The arrival of the Amazon Fire Phone has prompted questions as to whether or not the device really stands a chance of competing in the face of Google and Apple’s stranglehold on the Smartphone market. Amazon’s unveiling of the first ever Fire phone prompted everything from minor cardiac events to indifferent grunts. On things for […]
The arrival of the Amazon Fire Phone has prompted questions as to whether or not the device really stands a chance of competing in the face of Google and Apple’s stranglehold on the Smartphone market.
Amazon’s unveiling of the first ever Fire phone prompted everything from minor cardiac events to indifferent grunts. On things for sure though now – there’s a new combatant on the block ready to take it to the mainstream Android and iOS Smartphone markets, prompting the question of whether it has any real chance of succeeding where the others failed?
Or perhaps more importantly, does the Fire phone really bring anything to the table that will tempt buyers to say ‘no’ to a 24-month iPhone contract and go for Amazon’s newbie instead?
When compared like for like with Windows Phone at least, Amazon has a good chance of success with the Fire phone. The history of Microsoft’s efforts in the Smartphone and tablet PC domain have been anything but inspiring, with Redmond having thrown everything but the kitchen sink and the project and barley scraped better than a 5% Smartphone OS market share. Not that it’s not a great piece of software, but the monopolies of iOS and Android combined with a general lack of confidence/interest in Microsoft’s mobile roadmap has made it difficult, maybe even impossible for them to gain a footing.
In terms of hardware and raw power, the general consensus is that very few will view things like CPU speeds and RAM as important if going for the Fire phone over an alternative. Admittedly the unique 3D interface, the 5.5-inch screen and the 13-megapixel camera are all impressive enough, but the Fire phone doesn’t technically bring anything brand-new to the table.
In which case, what will be its key selling points?
Well, first of all there’s the current Kindle Fire user-base – a pretty epic arsenal of Amazon devotees who for one reason or another have already bought into the ecosystem good and proper. We of course aren’t talking about the kinds of user-base Apple’s iOS has chalked up over the years, but it’s still a pretty huge and entirely global audience to tap into with its new Smartphone.
Then of course comes the new Firefly feature – that being the way in which you can point the camera of the Fire at pretty much anything you can find anywhere and have the device tell you what it is, where you can get it from, how much it costs, who makes it and so on.
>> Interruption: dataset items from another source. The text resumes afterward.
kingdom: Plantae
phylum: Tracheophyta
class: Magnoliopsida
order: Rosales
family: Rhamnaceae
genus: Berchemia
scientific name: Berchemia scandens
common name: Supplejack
Exactly how relevant or useful this is likely to prove remains to be seen, but as a toy it’s one of the best we’ve seen in a while and makes a great selling point in its own right.
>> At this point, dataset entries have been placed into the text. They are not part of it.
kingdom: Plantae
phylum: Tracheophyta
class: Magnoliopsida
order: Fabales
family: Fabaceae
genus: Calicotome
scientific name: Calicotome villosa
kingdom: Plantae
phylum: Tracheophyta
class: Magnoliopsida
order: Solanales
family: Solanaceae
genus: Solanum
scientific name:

230,000 Amazon Apps are a far cry from the 1.5 million or so served up by Google and Apple’s respective app stores, but for the most part everything you’re ever likely to genuinely need will be here.
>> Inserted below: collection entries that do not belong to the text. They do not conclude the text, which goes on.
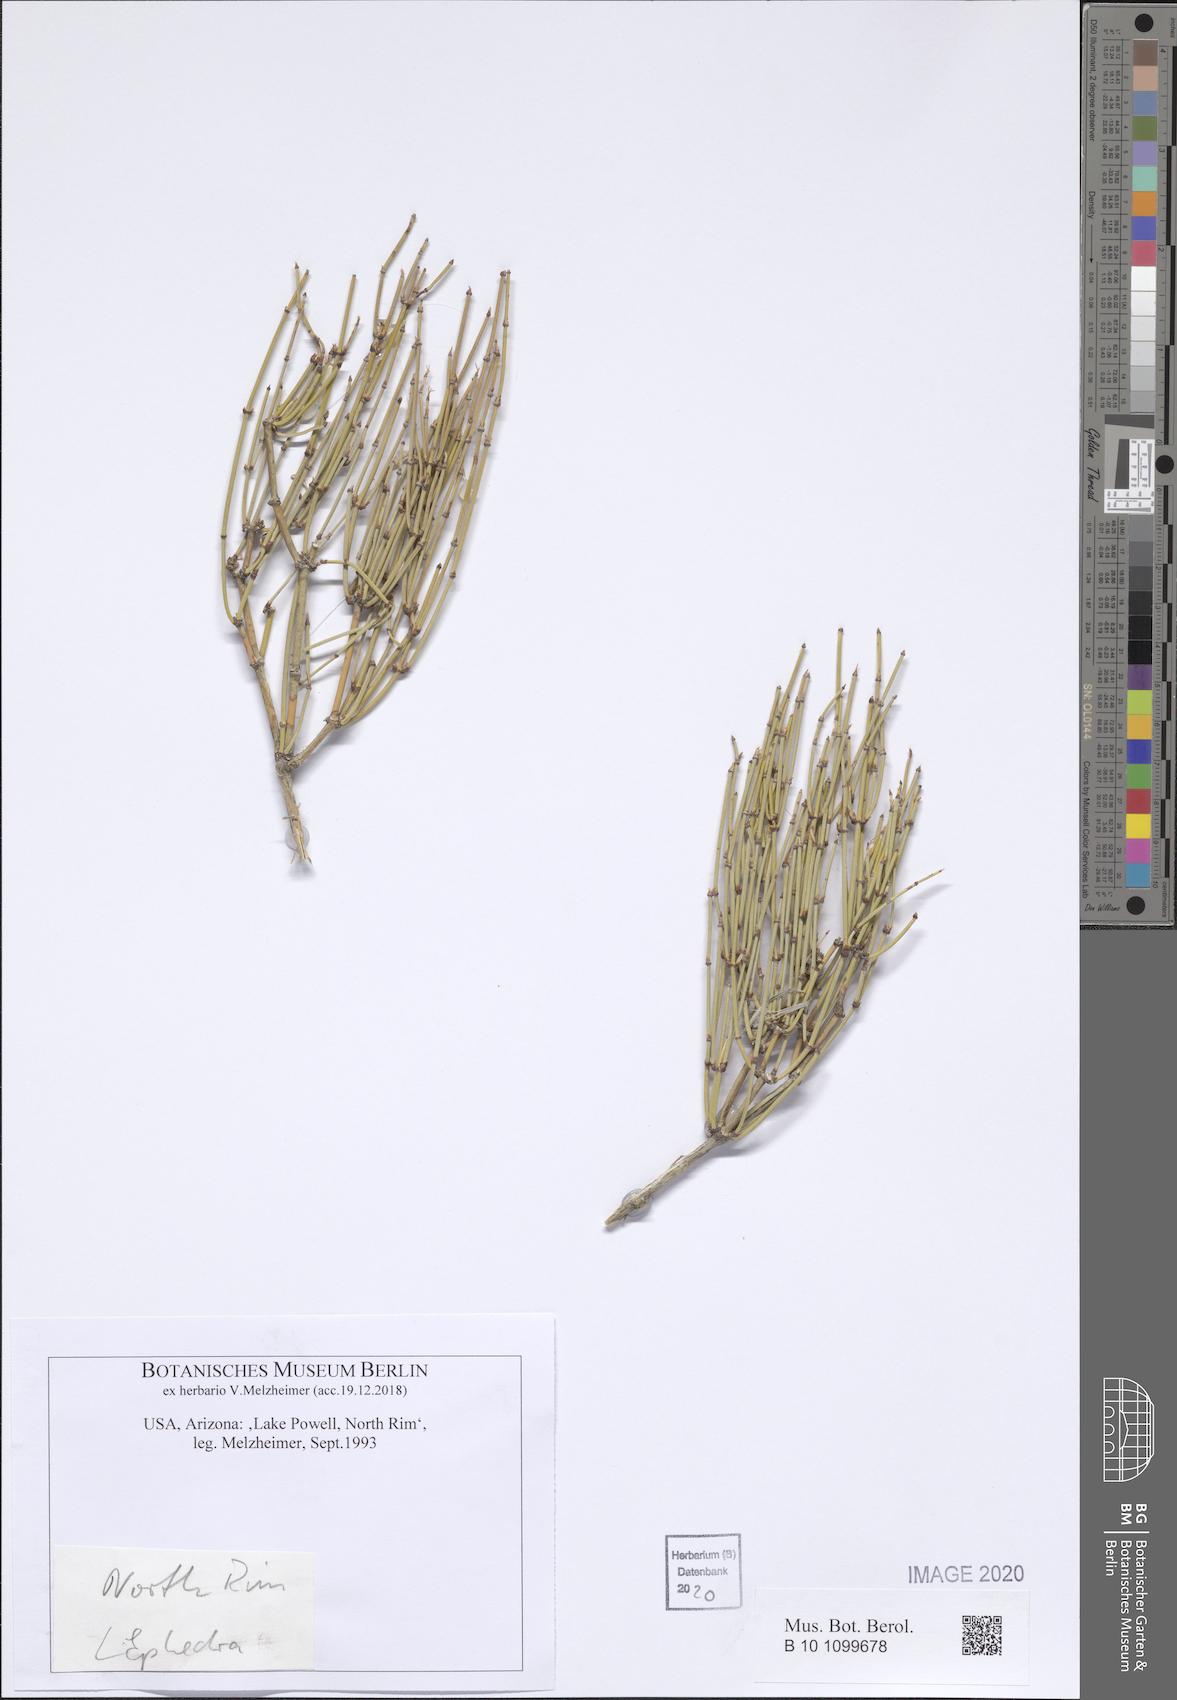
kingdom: Plantae
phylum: Tracheophyta
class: Gnetopsida
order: Ephedrales
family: Ephedraceae
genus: Ephedra
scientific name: Ephedra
Referring back to the earlier question, the chances of Amazon’s Fire Phone being sufficient to lure in iOS and Android fans is pretty slim to say the least. To call the Fire phone a gimmicky marketing product probably isn’t fair, but in terms of offering anything above and beyond what’s already doing the rounds from the world’s market leaders, key selling points appear dangerously few and far between.